With a watchful press and the usual professional protestors popping up at any and every opportunity, proponents of shale gas are in danger of completely losing their grip on the public debate.
Myths abound, such as the idea of poisoned water supplies, as do outrageous examples of scaremongering, such as the cries about earthquakes, which neglect to mention that the tremors in Lancashire were smaller in scale than dozens which occur in Britain already and go completely unnoticed.

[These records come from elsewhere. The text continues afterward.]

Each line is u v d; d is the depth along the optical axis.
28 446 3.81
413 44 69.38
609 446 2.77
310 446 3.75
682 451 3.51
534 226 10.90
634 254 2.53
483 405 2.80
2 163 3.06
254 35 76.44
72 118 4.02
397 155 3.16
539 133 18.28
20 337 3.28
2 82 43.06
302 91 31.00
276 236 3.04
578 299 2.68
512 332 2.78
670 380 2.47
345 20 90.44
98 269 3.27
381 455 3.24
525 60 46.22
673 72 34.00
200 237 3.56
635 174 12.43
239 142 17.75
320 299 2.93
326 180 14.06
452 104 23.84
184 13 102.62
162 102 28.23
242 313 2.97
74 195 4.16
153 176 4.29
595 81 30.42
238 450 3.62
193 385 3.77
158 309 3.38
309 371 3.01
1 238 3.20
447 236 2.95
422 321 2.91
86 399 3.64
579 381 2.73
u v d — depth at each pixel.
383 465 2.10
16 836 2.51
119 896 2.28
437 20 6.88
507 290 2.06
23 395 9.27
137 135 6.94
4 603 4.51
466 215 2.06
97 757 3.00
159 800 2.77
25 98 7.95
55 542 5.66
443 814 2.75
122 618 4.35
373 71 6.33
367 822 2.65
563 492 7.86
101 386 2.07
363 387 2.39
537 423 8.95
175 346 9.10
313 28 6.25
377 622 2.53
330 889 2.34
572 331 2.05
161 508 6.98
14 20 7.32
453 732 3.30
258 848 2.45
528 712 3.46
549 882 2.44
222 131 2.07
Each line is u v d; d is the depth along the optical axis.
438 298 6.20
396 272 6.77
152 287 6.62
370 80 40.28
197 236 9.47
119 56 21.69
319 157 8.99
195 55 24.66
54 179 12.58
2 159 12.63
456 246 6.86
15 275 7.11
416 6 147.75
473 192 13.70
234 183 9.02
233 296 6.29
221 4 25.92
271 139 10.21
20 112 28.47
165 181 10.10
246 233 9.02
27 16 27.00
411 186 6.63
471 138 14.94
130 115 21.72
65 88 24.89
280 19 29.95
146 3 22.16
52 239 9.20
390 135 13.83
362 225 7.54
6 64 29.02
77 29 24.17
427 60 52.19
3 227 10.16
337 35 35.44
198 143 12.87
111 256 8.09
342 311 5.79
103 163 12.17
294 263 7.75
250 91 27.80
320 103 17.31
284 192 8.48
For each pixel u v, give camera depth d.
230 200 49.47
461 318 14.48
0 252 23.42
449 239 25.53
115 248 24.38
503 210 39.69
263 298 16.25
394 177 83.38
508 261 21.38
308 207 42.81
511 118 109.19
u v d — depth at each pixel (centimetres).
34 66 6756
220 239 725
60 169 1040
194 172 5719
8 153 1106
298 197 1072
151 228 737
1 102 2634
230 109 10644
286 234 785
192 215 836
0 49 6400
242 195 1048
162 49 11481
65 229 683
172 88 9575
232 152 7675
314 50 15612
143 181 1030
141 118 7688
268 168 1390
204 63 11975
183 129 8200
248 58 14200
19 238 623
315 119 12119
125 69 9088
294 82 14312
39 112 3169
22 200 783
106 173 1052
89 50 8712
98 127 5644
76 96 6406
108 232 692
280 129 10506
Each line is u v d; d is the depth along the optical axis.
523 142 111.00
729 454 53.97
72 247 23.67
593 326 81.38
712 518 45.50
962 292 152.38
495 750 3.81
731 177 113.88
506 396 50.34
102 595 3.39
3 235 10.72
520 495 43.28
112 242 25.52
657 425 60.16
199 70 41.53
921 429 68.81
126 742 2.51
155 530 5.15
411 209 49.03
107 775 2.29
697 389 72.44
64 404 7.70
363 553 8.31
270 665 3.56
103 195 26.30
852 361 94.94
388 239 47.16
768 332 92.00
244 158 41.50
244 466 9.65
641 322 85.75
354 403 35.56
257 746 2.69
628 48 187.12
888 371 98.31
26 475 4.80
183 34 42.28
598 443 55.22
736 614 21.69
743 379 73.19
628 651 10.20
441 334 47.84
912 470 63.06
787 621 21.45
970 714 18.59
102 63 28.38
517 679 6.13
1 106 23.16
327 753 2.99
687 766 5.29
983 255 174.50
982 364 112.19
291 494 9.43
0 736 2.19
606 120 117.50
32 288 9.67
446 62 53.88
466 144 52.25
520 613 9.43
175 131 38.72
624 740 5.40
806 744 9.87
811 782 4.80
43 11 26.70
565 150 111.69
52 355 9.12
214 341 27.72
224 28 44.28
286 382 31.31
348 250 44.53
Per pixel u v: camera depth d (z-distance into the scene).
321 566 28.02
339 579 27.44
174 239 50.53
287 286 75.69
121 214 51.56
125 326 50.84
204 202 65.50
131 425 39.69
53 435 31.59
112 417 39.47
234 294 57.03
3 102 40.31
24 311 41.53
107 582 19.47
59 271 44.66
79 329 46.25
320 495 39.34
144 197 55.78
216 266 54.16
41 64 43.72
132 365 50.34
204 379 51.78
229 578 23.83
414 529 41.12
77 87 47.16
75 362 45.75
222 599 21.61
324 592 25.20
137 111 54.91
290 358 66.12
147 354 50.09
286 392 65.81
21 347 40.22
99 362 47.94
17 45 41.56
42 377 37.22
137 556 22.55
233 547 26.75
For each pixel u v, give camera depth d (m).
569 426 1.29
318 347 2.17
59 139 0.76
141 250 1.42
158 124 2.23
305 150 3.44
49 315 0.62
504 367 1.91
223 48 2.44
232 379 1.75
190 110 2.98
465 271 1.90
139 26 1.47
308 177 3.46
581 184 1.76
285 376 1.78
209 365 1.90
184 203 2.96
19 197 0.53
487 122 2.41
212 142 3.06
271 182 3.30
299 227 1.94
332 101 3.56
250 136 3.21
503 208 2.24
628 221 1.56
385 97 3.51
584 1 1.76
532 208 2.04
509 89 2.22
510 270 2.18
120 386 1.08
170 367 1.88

It is worth reading the rebuttal piece by Cuadrilla's Francis Egan, also published in the Mail on Sunday today. Most notable is the figure for the area of land required for fracking enough shale gas to provide a third of the UK's gas demand each year. 100 wells will take up a grand total of two square kilometres. Two. Square. Kilometres.
In a future with shale gas, the fact is we would hardly notice the installations involved in its extraction. The way in which it would impinge on our awareness would be through its huge benefits to the United Kingdom.
Large numbers of new engineering jobs, and many more in the supply chain. Cheaper energy for households who have seen bills go through the roof in recent years. Raw materials and lower running costs to bring manufacturing back onshore. Less reliance on gas imported from Vladimir Putin and the House of Saud, and increased energy security.
But that will only happen if government, the media and – most importantly – local residents are convinced of the positive reasons to do it. Otherwise, we face a future with even less energy security, even higher bills and a dwindling manufacturing base as our international comeptitors grow rich on a resource that we choose to leave dormant beneath our feet.
It would be disastrous if we miss out on this opportunity because of a barrage of lies and a failure to get a supportive campaign into gear.